SHANGHAI, July 9 (Reuters) - China stocks were roughly flat on Tuesday, as sentiment is subdued ahead of the highly anticipated 'Third Plenum' meeting where some stimulus measures are expected to be announced, while Hong Kong shares dropped on losses in property companies.

** Trading turnover has fallen, mutual fund issuance has cooled, and northbound outflows have appeared, UBS analysts said in a note, adding that market sentiment is subdued.

** "But from here, we think downside is limited.
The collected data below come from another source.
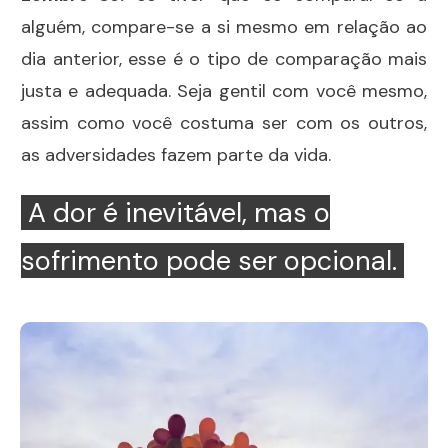
alguém, compare-se a si mesmo em relação ao
dia anterior, esse é o tipo de comparação mais
justa e adequada. Seja gentil com você mesmo,
assim como você costuma ser com os outros,
as adversidades fazem parte da vida.
A dor é inevitável, mas o
sofrimento pode ser opcional.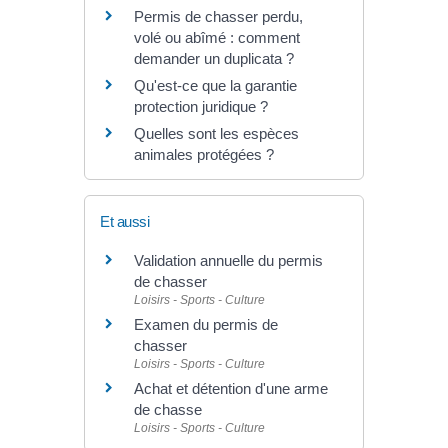
Permis de chasser perdu,
volé ou abîmé : comment
demander un duplicata ?
Qu'est-ce que la garantie
protection juridique ?
Quelles sont les espèces
animales protégées ?
Et aussi
Validation annuelle du permis
de chasser
Loisirs - Sports - Culture
Examen du permis de
chasser
Loisirs - Sports - Culture
Achat et détention d'une arme
de chasse
Loisirs - Sports - Culture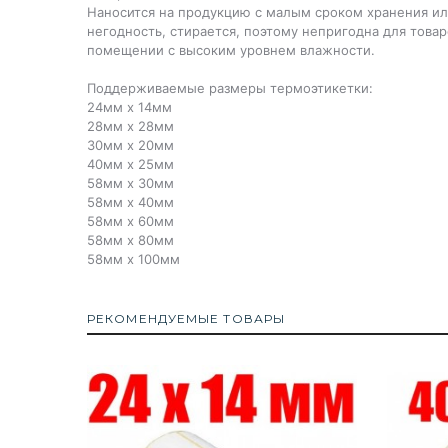
Наносится на продукцию с малым сроком хранения ил
негодность, стирается, поэтому непригодна для това
помещении с высоким уровнем влажности.
Поддерживаемые размеры термоэтикетки:
24мм х 14мм
28мм х 28мм
30мм х 20мм
40мм х 25мм
58мм х 30мм
58мм x 40мм
58мм x 60мм
58мм x 80мм
58мм x 100мм
РЕКОМЕНДУЕМЫЕ ТОВАРЫ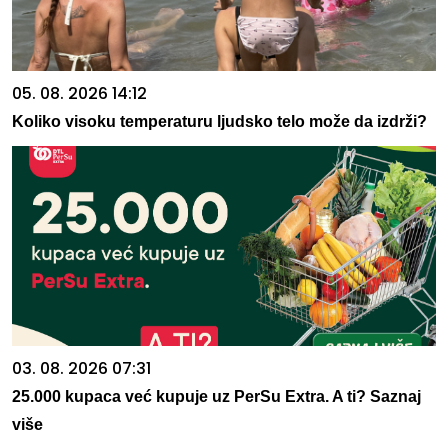
05. 08. 2026 14:12
Koliko visoku temperaturu ljudsko telo može da izdrži?
03. 08. 2026 07:31
25.000 kupaca već kupuje uz PerSu Extra. A ti? Saznaj
više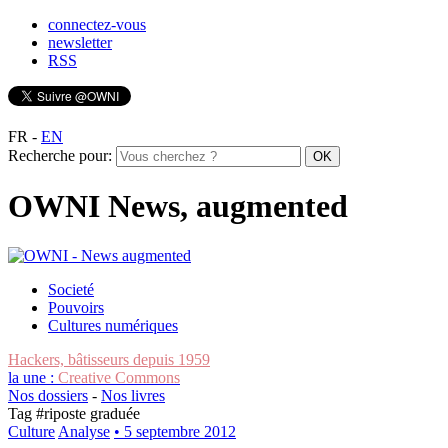
connectez-vous
newsletter
RSS
FR
-
EN
Recherche pour:
OWNI News, augmented
Societé
Pouvoirs
Cultures numériques
Hackers, bâtisseurs depuis 1959
la une :
Creative Commons
Nos dossiers
-
Nos livres
Tag #
riposte graduée
Culture
Analyse
• 5 septembre 2012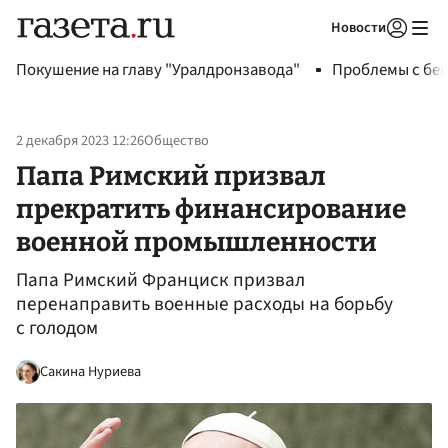
Новости
Авторизоваться
Покушение на главу "Уралдронзавода"
Проблемы с бен
2 декабря 2023 12:26
Общество
Папа Римский призвал
прекратить финансирование
военной промышленности
Папа Римский Франциск призвал
перенаправить военные расходы на борьбу
с голодом
Сакина Нуриева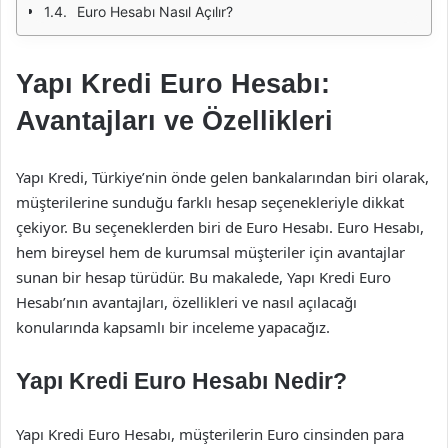
Euro Hesabı Nasıl Açılır?
Yapı Kredi Euro Hesabı:
Avantajları ve Özellikleri
Yapı Kredi, Türkiye’nin önde gelen bankalarından biri olarak,
müşterilerine sunduğu farklı hesap seçenekleriyle dikkat
çekiyor. Bu seçeneklerden biri de Euro Hesabı. Euro Hesabı,
hem bireysel hem de kurumsal müşteriler için avantajlar
sunan bir hesap türüdür. Bu makalede, Yapı Kredi Euro
Hesabı’nın avantajları, özellikleri ve nasıl açılacağı
konularında kapsamlı bir inceleme yapacağız.
Yapı Kredi Euro Hesabı Nedir?
Yapı Kredi Euro Hesabı, müşterilerin Euro cinsinden para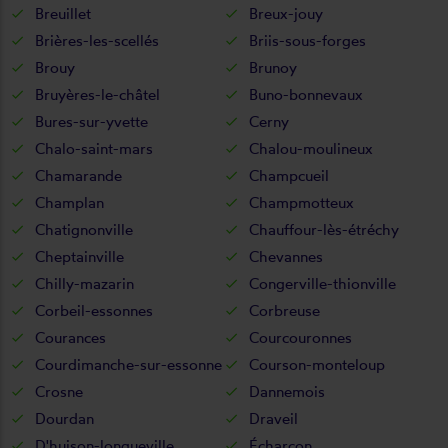
Breuillet
Breux-jouy
Brières-les-scellés
Briis-sous-forges
Brouy
Brunoy
Bruyères-le-châtel
Buno-bonnevaux
Bures-sur-yvette
Cerny
Chalo-saint-mars
Chalou-moulineux
Chamarande
Champcueil
Champlan
Champmotteux
Chatignonville
Chauffour-lès-étréchy
Cheptainville
Chevannes
Chilly-mazarin
Congerville-thionville
Corbeil-essonnes
Corbreuse
Courances
Courcouronnes
Courdimanche-sur-essonne
Courson-monteloup
Crosne
Dannemois
Dourdan
Draveil
D'huison-longueville
Écharcon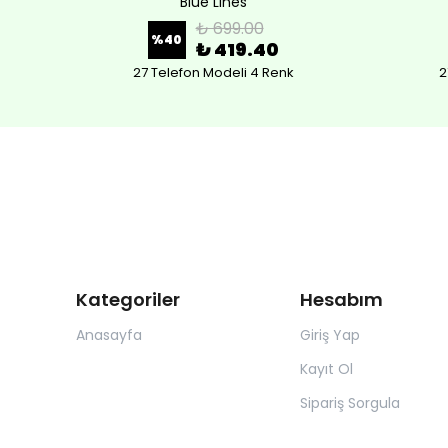
Blue Lines
₺ 699.00
%
40
₺ 419.40
27 Telefon Modeli 4 Renk
2
Kategoriler
Hesabım
Anasayfa
Giriş Yap
Kayıt Ol
Sipariş Sorgula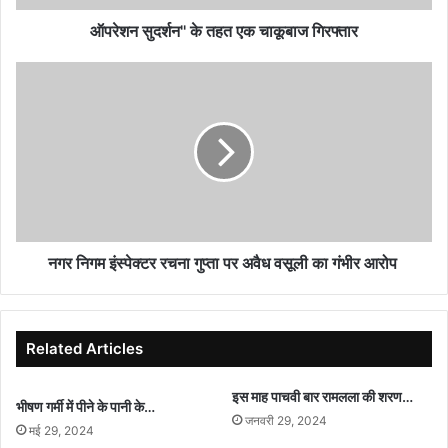
ऑपरेशन सुदर्शन'' के तहत एक चाकूबाज गिरफ्तार
नगर
निगम
इंस्पेक्टर
रचना
गुप्ता
पर
अवैध
वसूली
का
गंभीर
नगर निगम इंस्पेक्टर रचना गुप्ता पर अवैध वसूली का गंभीर आरोप
आरोप
Related Articles
इस माह पाचवी बार रामलला की शरण…
भीषण गर्मी में पीने के पानी के…
जनवरी 29, 2024
मई 29, 2024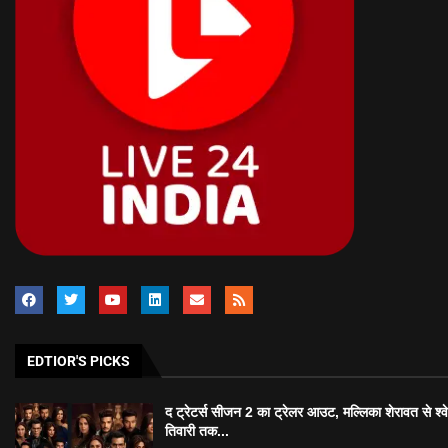
EDTIOR'S PICKS
द ट्रेटर्स सीजन 2 का ट्रेलर आउट, मल्लिका शेरावत से श्व
तिवारी तक...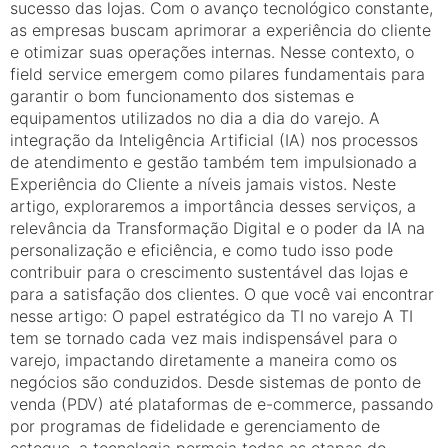
sucesso das lojas. Com o avanço tecnológico constante,
as empresas buscam aprimorar a experiência do cliente
e otimizar suas operações internas. Nesse contexto, o
field service emergem como pilares fundamentais para
garantir o bom funcionamento dos sistemas e
equipamentos utilizados no dia a dia do varejo. A
integração da Inteligência Artificial (IA) nos processos
de atendimento e gestão também tem impulsionado a
Experiência do Cliente a níveis jamais vistos. Neste
artigo, exploraremos a importância desses serviços, a
relevância da Transformação Digital e o poder da IA na
personalização e eficiência, e como tudo isso pode
contribuir para o crescimento sustentável das lojas e
para a satisfação dos clientes. O que você vai encontrar
nesse artigo: O papel estratégico da TI no varejo A TI
tem se tornado cada vez mais indispensável para o
varejo, impactando diretamente a maneira como os
negócios são conduzidos. Desde sistemas de ponto de
venda (PDV) até plataformas de e-commerce, passando
por programas de fidelidade e gerenciamento de
estoque, a tecnologia permeia todas as etapas do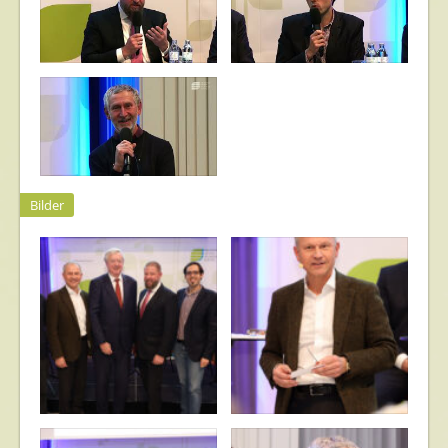
Bilder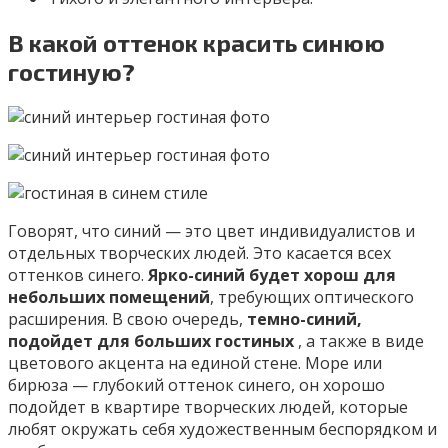
В какой оттенок красить синюю
гостиную?
Говорят, что синий — это цвет индивидуалистов и
отдельных творческих людей. Это касается всех
оттенков синего.
Ярко-синий будет хорош для
небольших помещений
, требующих оптического
расширения. В свою очередь,
темно-синий,
подойдет для больших гостиных
, а также в виде
цветового акцента на единой стене. Море или
бирюза — глубокий оттенок синего, он хорошо
подойдет в квартире творческих людей, которые
любят окружать себя художественным беспорядком и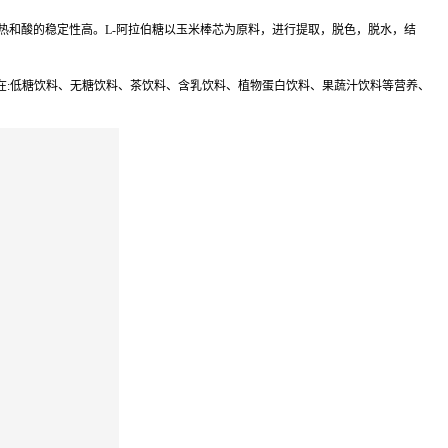
度低于糖: 对热和酸的稳定性高。L-阿拉伯糖以玉米棒芯为原料，进行提取，脱色，脱水，结
用在:低糖饮料、无糖饮料、茶饮料、含乳饮料、植物蛋白饮料、果蔬汁饮料等营养、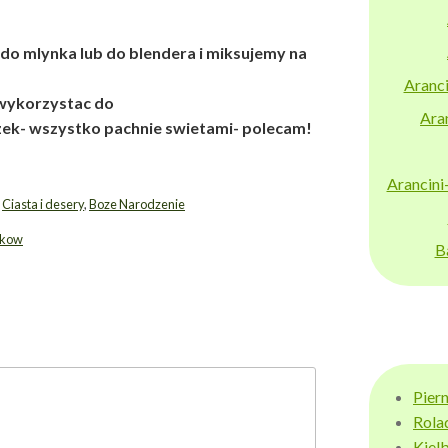
do mlynka lub do blendera i miksujemy na
Aranci
wykorzystac do
Aran
zek- wszystko pachnie swietami- polecam!
Arancini
,
Ciasta i desery
,
Boze Narodzenie
ikow
B
Pier
Rola
Kiel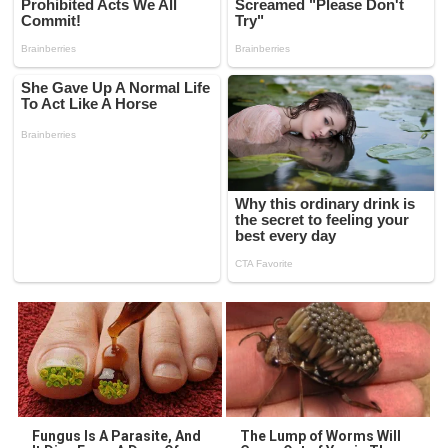
Fungus Is A Parasite, And
The Lump of Worms Will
Underpinning A-shares are the government's repeated assurances this year that it would safeguard capital markets," UBS analysts said.

** China's Communist Party will hold a long-delayed third plenum from July 15-18, where some fiscal and financial reform measures are likely to be revealed.

** At the midday break, the Shanghai Composite index was down 0.01% at 2,922.27.

** China's blue-chip CSI300 index was down 0.11%, with its financial sector sub-index lower by 0.32%, the consumer staples sector down 0.88%, the real estate index down 0.29% and the healthcare sub-index down 1.03%.

** Chinese H-shares listed in Hong Kong fell 0.59% to 6,247.88, while the Hang Seng Index was down 0.46% at 17,443.15.

** Mainland property developers traded in Hong Kong was down 4.9%.

** The smaller Shenzhen index was up 0.13%, the start-up board ChiNext Composite index was weaker by 0.13% and Shanghai's tech-focused STAR50 index was up 1.32% .

** Around the region, MSCI's Asia ex-Japan stock index was firmer by 0.13% while Japan's Nikkei index was up 2.16%.